I am trying to better understand why stat smooth won't plot my polynomial regression line unless my x variable (independent variable) is assigned as a value outside of the plot first (e.g. x <- dataset$Salary)
dataset <- tibble(Level = 1:10,
Salary = c(45000, 50000, 60000, 80000, 110000, 150000, 200000, 300000, 500000, 1000000))
ggplot(data = dataset, aes(x = Level, y = Salary)) +
geom_point(color = "red") +
stat_smooth(method = "lm", se = FALSE, formula = dataset$Salary ~
poly(dataset$Level, 3)) +
ggtitle("Truth or Bluff (Linear Regression)") +
xlab("Level ") +
ylab("Salary") +
theme(plot.title = element_text(hjust = 0.5))
x <- dataset$Level
ggplot(data = dataset, aes(x = Level, y = Salary)) +
geom_point(color = "red") +
stat_smooth(method = "lm", se = FALSE, formula = dataset$Salary ~
poly(x, 3)) +
ggtitle("Truth or Bluff (Linear Regression)") +
xlab("Level ") +
ylab("Salary") +
theme(plot.title = element_text(hjust = 0.5))
x <- dataset$Salary is no different from dataset$Salary aside from being contained in a Value. My only thought is it has to do with how poly() views x, a numeric vector vs. how it views dataset$Salary as an extracted vector. I
Other than that I would expect the same result, but that is not the case.
I also tried renaming x to t and it does exactly what the first graph did, so I don't understand why x is so significant if its just the name of the Value.
t <- dataset$Level
ggplot(data = dataset, aes(x = Level, y = Salary)) +
geom_point(color = "red") +
stat_smooth(method = "lm", se = FALSE, formula = dataset$Salary ~
poly(t, 3)) +
ggtitle("Truth or Bluff (Linear Regression)") +
xlab("Level ") +
ylab("Salary") +
theme(plot.title = element_text(hjust = 0.5))
the formula
to stat_smooth
uses mapped aesthetics, i.e. x
and y
(as you have mapped x=Level, y=Salary
).

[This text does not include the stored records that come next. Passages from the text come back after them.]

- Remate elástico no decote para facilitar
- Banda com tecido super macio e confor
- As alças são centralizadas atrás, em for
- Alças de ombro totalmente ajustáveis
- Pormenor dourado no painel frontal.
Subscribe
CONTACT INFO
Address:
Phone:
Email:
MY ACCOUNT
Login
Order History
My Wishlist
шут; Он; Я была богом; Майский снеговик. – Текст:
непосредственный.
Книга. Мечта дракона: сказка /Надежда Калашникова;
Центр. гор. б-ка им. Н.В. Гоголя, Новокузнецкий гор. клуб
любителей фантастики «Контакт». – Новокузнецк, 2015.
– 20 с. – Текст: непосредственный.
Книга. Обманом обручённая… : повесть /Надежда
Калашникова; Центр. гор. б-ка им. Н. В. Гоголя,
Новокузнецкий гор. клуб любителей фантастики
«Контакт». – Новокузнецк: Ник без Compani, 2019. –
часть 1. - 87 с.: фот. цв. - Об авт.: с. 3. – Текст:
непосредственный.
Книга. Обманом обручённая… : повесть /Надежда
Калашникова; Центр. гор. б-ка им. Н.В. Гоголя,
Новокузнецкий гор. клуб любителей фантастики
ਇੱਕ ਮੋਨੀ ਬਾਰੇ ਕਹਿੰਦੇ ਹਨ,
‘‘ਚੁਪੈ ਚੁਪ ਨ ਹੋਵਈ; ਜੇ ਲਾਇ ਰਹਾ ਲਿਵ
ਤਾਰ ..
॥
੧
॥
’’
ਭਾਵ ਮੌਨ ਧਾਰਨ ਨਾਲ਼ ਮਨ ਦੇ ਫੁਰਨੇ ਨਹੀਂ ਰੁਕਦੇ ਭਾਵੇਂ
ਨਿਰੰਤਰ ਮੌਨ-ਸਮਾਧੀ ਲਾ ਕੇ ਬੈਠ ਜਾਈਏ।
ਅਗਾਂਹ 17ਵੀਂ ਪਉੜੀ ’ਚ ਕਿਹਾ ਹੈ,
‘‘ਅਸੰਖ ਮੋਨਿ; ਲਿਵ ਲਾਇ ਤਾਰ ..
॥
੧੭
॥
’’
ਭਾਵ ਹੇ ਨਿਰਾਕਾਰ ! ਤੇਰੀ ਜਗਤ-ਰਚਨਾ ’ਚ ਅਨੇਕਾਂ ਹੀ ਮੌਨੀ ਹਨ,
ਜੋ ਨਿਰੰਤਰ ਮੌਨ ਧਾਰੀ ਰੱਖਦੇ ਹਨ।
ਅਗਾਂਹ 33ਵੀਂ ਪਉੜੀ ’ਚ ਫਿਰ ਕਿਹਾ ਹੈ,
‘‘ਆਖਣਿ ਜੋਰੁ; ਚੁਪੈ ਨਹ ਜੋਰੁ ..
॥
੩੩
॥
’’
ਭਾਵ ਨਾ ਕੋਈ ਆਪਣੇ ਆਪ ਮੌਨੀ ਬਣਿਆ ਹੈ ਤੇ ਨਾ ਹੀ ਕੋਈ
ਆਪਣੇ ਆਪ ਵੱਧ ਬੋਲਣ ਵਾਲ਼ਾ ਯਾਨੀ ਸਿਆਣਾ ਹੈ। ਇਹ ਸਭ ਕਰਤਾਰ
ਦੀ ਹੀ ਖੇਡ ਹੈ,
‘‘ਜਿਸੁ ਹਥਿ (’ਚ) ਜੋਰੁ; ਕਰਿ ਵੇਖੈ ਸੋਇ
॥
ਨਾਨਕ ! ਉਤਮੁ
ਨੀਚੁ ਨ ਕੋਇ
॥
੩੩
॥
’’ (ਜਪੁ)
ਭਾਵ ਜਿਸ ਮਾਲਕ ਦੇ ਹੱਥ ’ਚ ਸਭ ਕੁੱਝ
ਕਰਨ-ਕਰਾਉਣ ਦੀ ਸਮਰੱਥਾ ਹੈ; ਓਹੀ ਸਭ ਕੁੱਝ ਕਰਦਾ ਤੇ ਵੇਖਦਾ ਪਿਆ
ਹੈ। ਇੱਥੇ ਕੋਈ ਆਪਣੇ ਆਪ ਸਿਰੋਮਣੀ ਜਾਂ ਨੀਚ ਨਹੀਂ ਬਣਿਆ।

If you had mapped colour=SomeVariable
you'd have to use colour
rather than SomeVariable
also.
so
stat_smooth(..., formula=y ~ poly(x, 3))
The reason you are getting the warning
In addition: Warning message:
'newdata' had 80 rows but variables found have 10 rows
is that your data dataset
has 10 rows. However stat_smooth
is getting the fitted Y values of the model over 80 X points in order to get a smooth looking line, so these lengths don't match up.
The reason you don't get the error when you use poly(x, 3)
in the formula is because this x
resolves to the x
of ggplot's constructed dataframe, rather than the global x
you defined.
Similarly the reason you do get the error with poly(t, 3)
is because t
is not in ggplot's constructed dataframe so the next t
on the search path is the global t
.